# GOAL OF THE EXERCISE:
Extract verbatim the lines starting with the one containing "2.28.2 catalogue (DETECT_THRESH" and continuing through the one containing "126 66 6 5 - 1900", both included.

# EXERCISE INPUT:
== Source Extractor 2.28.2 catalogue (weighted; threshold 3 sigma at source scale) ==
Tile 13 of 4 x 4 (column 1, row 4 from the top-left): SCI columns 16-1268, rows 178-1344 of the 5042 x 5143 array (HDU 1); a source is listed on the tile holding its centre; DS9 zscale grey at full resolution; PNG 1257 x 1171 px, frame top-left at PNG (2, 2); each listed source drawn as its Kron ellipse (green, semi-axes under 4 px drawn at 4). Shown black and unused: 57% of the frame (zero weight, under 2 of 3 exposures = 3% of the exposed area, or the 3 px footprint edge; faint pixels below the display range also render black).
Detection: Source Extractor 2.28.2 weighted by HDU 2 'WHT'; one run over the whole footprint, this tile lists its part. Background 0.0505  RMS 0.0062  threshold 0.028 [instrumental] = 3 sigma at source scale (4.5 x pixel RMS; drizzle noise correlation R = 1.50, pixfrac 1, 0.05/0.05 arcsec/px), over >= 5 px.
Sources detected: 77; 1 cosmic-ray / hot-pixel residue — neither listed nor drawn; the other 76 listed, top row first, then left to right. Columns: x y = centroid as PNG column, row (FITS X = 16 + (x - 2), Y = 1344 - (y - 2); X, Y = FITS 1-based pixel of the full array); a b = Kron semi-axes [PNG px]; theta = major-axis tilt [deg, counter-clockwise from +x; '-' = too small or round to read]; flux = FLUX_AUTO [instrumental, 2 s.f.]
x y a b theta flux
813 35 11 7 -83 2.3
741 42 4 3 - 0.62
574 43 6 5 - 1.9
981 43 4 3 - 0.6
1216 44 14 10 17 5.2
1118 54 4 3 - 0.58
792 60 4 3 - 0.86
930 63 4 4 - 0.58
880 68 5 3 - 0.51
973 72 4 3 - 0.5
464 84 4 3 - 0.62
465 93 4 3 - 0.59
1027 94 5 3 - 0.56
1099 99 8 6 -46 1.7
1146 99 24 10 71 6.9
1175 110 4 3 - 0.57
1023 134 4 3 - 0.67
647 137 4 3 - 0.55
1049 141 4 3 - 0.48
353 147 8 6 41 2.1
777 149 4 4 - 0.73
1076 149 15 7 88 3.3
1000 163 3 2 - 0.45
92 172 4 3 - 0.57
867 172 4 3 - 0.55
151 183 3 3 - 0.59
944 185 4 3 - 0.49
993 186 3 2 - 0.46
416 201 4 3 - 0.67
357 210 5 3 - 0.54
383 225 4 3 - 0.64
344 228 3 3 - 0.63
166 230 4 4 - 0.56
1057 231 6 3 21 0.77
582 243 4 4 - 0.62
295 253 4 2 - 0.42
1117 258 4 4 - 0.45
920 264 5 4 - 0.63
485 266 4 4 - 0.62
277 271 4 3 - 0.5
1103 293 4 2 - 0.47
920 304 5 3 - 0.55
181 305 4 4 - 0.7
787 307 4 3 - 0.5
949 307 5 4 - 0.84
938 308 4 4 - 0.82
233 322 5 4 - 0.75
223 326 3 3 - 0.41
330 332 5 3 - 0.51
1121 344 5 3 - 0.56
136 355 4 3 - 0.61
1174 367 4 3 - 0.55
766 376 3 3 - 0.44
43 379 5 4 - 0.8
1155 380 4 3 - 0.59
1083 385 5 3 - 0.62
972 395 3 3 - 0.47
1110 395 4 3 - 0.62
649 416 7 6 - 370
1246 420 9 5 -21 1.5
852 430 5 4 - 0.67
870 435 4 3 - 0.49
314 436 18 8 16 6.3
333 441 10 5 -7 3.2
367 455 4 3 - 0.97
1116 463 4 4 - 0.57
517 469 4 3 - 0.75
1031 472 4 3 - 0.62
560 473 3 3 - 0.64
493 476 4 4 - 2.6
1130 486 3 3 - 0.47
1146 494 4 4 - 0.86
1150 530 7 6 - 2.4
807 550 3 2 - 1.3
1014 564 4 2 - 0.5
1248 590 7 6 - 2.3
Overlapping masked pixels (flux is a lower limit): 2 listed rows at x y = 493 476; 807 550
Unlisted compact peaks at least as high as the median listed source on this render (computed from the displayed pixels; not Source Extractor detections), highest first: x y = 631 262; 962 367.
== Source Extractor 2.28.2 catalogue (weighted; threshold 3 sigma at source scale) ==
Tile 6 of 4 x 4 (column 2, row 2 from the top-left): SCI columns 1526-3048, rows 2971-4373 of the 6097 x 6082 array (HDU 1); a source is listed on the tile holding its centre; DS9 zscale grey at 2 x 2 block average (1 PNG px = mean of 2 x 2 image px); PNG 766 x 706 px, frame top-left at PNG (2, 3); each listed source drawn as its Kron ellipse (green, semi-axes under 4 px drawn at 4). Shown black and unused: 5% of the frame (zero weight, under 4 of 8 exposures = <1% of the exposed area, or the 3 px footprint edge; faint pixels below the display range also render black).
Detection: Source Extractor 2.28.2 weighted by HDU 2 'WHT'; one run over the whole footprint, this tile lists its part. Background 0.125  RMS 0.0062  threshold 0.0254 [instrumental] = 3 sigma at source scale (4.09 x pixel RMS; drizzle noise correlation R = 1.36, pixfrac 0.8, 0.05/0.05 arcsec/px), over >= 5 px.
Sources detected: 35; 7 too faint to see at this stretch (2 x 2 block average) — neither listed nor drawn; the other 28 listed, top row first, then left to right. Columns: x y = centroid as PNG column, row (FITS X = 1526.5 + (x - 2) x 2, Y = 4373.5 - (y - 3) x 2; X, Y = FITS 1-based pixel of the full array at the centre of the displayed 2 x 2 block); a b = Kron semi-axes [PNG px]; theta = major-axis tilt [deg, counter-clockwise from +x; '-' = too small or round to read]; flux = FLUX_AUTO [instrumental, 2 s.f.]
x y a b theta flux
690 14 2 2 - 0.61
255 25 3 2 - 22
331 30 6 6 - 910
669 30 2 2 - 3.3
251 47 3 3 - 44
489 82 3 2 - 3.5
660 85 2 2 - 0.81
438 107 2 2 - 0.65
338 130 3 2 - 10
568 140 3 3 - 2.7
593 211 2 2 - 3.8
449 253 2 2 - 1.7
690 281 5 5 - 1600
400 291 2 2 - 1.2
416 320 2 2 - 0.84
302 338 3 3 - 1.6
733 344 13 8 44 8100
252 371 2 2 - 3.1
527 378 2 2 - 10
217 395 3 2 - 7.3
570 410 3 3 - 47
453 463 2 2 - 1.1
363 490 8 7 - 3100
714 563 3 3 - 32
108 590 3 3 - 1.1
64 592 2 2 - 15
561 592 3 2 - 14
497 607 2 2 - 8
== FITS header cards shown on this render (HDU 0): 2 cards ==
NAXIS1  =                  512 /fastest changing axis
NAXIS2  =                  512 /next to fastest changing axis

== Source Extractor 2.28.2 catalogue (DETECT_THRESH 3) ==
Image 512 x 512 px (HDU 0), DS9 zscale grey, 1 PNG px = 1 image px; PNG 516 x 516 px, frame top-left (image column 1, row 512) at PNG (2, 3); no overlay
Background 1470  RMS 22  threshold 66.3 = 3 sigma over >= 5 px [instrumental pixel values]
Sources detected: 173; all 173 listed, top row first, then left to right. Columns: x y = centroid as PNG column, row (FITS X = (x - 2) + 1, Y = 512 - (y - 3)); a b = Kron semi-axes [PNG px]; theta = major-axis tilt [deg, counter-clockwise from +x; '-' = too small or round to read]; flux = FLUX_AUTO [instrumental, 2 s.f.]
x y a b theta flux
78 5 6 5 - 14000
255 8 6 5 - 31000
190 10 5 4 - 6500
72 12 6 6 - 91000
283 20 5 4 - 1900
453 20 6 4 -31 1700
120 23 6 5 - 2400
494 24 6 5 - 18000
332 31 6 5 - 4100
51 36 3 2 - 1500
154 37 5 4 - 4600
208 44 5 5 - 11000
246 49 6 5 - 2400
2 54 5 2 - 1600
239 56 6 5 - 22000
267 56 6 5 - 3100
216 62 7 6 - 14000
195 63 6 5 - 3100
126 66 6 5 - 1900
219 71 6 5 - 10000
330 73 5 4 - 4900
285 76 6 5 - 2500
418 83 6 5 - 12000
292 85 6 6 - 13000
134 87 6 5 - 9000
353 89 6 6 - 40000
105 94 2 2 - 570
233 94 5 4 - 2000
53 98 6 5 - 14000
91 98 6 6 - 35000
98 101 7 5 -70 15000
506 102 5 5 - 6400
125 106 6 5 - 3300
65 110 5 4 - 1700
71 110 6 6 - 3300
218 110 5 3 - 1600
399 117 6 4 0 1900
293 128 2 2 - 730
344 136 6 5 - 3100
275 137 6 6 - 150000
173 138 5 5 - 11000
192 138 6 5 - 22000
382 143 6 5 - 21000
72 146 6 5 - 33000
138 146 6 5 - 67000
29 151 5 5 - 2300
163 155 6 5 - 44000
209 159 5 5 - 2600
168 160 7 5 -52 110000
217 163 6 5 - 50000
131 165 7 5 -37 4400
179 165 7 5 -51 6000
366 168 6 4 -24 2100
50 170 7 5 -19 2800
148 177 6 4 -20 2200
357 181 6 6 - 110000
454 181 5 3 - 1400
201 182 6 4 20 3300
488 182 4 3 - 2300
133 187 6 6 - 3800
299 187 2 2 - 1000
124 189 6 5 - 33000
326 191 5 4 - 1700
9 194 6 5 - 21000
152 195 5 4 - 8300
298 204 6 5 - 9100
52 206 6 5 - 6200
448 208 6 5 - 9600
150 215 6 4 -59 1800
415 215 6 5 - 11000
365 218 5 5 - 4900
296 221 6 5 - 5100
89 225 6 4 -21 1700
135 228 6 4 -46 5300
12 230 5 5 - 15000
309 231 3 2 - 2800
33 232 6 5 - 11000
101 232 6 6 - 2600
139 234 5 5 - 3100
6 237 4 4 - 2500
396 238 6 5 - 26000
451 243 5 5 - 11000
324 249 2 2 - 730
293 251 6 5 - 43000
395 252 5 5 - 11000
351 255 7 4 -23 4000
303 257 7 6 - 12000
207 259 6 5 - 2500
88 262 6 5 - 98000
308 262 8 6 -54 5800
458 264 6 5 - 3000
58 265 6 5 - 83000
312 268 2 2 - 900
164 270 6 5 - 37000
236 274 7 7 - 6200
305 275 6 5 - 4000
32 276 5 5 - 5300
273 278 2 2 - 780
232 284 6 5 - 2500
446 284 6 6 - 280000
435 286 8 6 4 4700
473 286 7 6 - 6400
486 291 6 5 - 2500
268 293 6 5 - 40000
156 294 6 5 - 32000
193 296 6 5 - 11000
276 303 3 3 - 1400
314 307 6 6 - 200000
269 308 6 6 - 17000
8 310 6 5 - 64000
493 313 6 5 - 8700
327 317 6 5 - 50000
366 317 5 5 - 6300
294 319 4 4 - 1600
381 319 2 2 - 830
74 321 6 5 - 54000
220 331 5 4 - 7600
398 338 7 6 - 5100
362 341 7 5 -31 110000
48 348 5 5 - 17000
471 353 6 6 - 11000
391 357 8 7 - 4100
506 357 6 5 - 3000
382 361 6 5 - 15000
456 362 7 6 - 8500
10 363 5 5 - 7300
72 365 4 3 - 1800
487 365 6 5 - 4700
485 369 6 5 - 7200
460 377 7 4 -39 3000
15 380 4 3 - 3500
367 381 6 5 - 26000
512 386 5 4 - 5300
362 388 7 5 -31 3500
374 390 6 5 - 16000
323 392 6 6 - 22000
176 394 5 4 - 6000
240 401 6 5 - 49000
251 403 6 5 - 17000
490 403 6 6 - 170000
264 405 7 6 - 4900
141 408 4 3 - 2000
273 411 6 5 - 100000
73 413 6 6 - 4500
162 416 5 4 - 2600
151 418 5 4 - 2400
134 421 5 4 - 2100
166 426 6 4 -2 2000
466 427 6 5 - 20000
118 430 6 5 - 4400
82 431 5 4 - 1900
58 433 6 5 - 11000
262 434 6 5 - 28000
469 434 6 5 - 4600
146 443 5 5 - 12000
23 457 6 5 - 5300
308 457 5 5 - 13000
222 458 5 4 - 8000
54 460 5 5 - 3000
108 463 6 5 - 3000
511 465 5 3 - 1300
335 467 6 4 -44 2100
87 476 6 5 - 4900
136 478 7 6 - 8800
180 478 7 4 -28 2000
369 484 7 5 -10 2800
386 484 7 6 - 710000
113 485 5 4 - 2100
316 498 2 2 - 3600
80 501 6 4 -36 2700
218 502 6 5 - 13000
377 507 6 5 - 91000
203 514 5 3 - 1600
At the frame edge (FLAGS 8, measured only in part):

# TASK RESULT:
== Source Extractor 2.28.2 catalogue (DETECT_THRESH 3) ==
Image 512 x 512 px (HDU 0), DS9 zscale grey, 1 PNG px = 1 image px; PNG 516 x 516 px, frame top-left (image column 1, row 512) at PNG (2, 3); no overlay
Background 1470  RMS 22  threshold 66.3 = 3 sigma over >= 5 px [instrumental pixel values]
Sources detected: 173; all 173 listed, top row first, then left to right. Columns: x y = centroid as PNG column, row (FITS X = (x - 2) + 1, Y = 512 - (y - 3)); a b = Kron semi-axes [PNG px]; theta = major-axis tilt [deg, counter-clockwise from +x; '-' = too small or round to read]; flux = FLUX_AUTO [instrumental, 2 s.f.]
x y a b theta flux
78 5 6 5 - 14000
255 8 6 5 - 31000
190 10 5 4 - 6500
72 12 6 6 - 91000
283 20 5 4 - 1900
453 20 6 4 -31 1700
120 23 6 5 - 2400
494 24 6 5 - 18000
332 31 6 5 - 4100
51 36 3 2 - 1500
154 37 5 4 - 4600
208 44 5 5 - 11000
246 49 6 5 - 2400
2 54 5 2 - 1600
239 56 6 5 - 22000
267 56 6 5 - 3100
216 62 7 6 - 14000
195 63 6 5 - 3100
126 66 6 5 - 1900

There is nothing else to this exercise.